Anti-Pattern Problem Solution
Mismatched Embedding Dimensions Inserting 1536-dim (OpenAI) vectors into 768-dim database causes dimension mismatch errors Initialize database with correct dimensions: --dimension 1536 (OpenAI ada-002), --dimension 768 (sentence-transformers), --dimension 384 (MiniLM)
Low Similarity Threshold Threshold 0.3 returns irrelevant results; too high (0.95) misses near-matches Start with 0.7 for quality; lower to 0.5-0.6 for exploratory search; raise to 0.8-0.9 for high-precision retrieval
Ignoring Quantization Full precision (float32) uses 3GB for 1M vectors causing OOM on constrained environments Apply binary quantization (32x reduction to 96MB) for mobile/edge; scalar (4x to 768MB) for production; benchmark accuracy vs memory trade-offs

Conclusion

AgentDB Vector Search provides production-ready semantic search infrastructure with 150-12,500x performance improvements over naive implementations through HNSW indexing, quantization, and hybrid search capabilities. By transforming unstructured data into embeddings and leveraging vector similarity, you enable intelligent retrieval that understands meaning rather than keyword matching, powering RAG systems, semantic search engines, and intelligent knowledge bases.

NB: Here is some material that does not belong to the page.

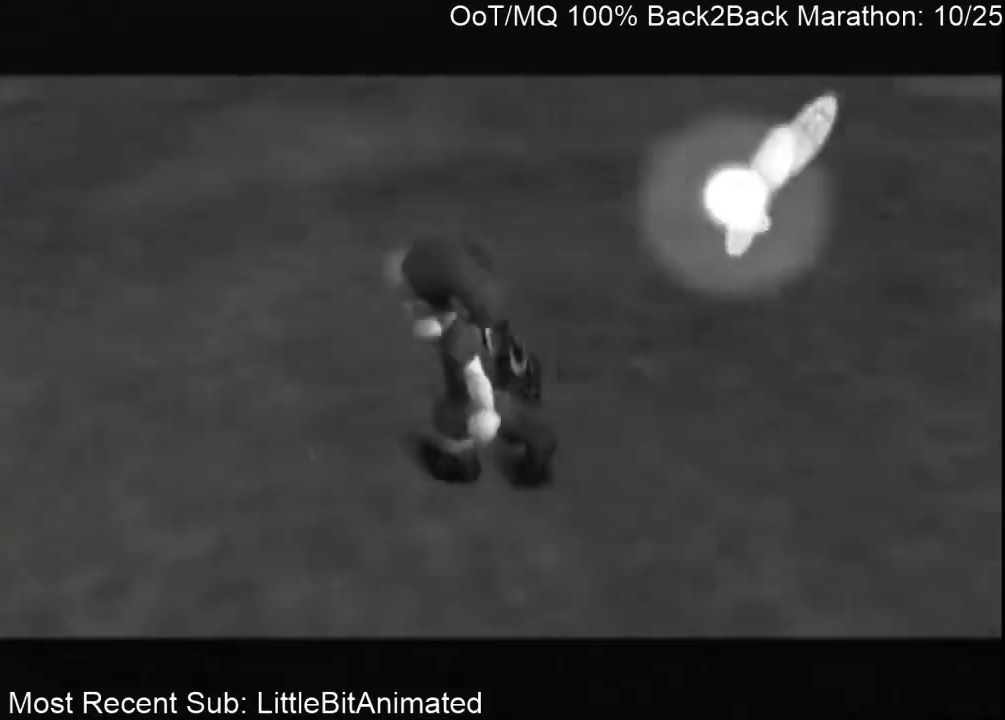
{"buttons": [], "left_stick": "center", "right_stick": "center", "events": [[67, "B", "up"], [100, "A", "up"], [133, "A", "down"], [200, "B", "down"], [267, "B", "up"], [300, "A", "up"], [367, "A", "down"], [367, "B", "down"], [467, "A", "up"], [467, "B", "up"]]}
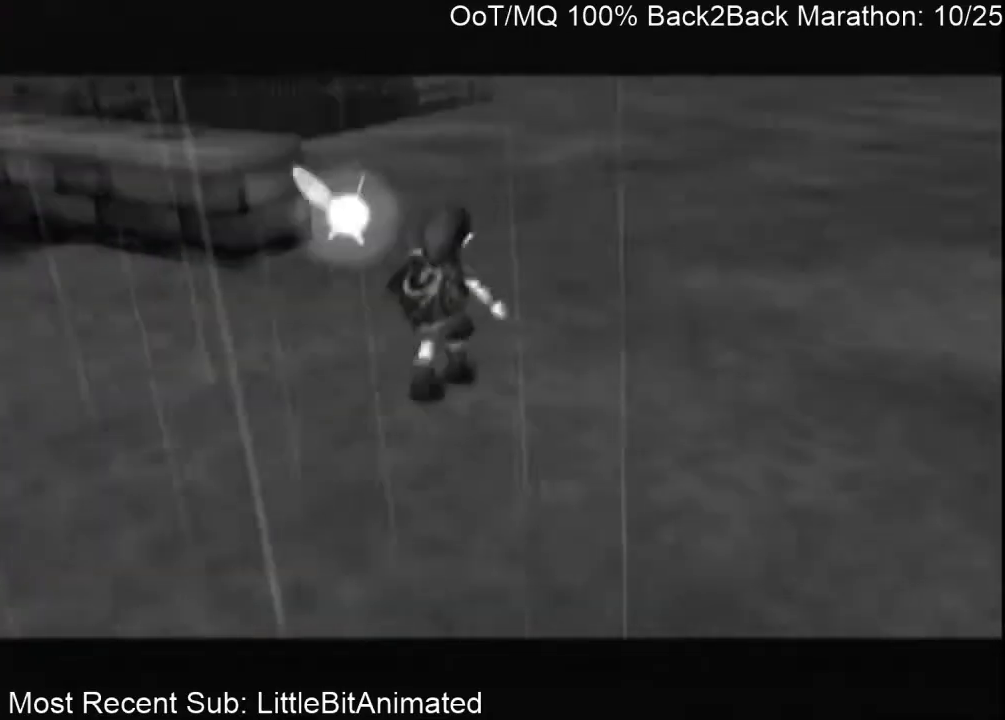
{"buttons": ["B"], "left_stick": "center", "right_stick": "center", "events": [[67, "A", "down"], [100, "B", "down"], [167, "A", "up"], [233, "A", "down"], [300, "A", "up"], [400, "A", "down"], [433, "B", "up"], [500, "A", "up"], [500, "B", "down"]]}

Use this skill when building applications requiring semantic understanding (chatbots finding relevant context, document search beyond keywords), scaling to large datasets (>10K documents with sub-10ms latency), or deploying to memory-constrained environments (mobile apps, edge devices with quantization). The key insight is embedding choice determines quality: OpenAI embeddings (1536-dim) provide best semantic understanding, sentence-transformers (768-dim) balance quality and speed, MiniLM (384-dim) optimizes for resource constraints. Start with cosine similarity and scalar quantization, benchmark retrieval quality, and tune threshold/quantization based on accuracy requirements.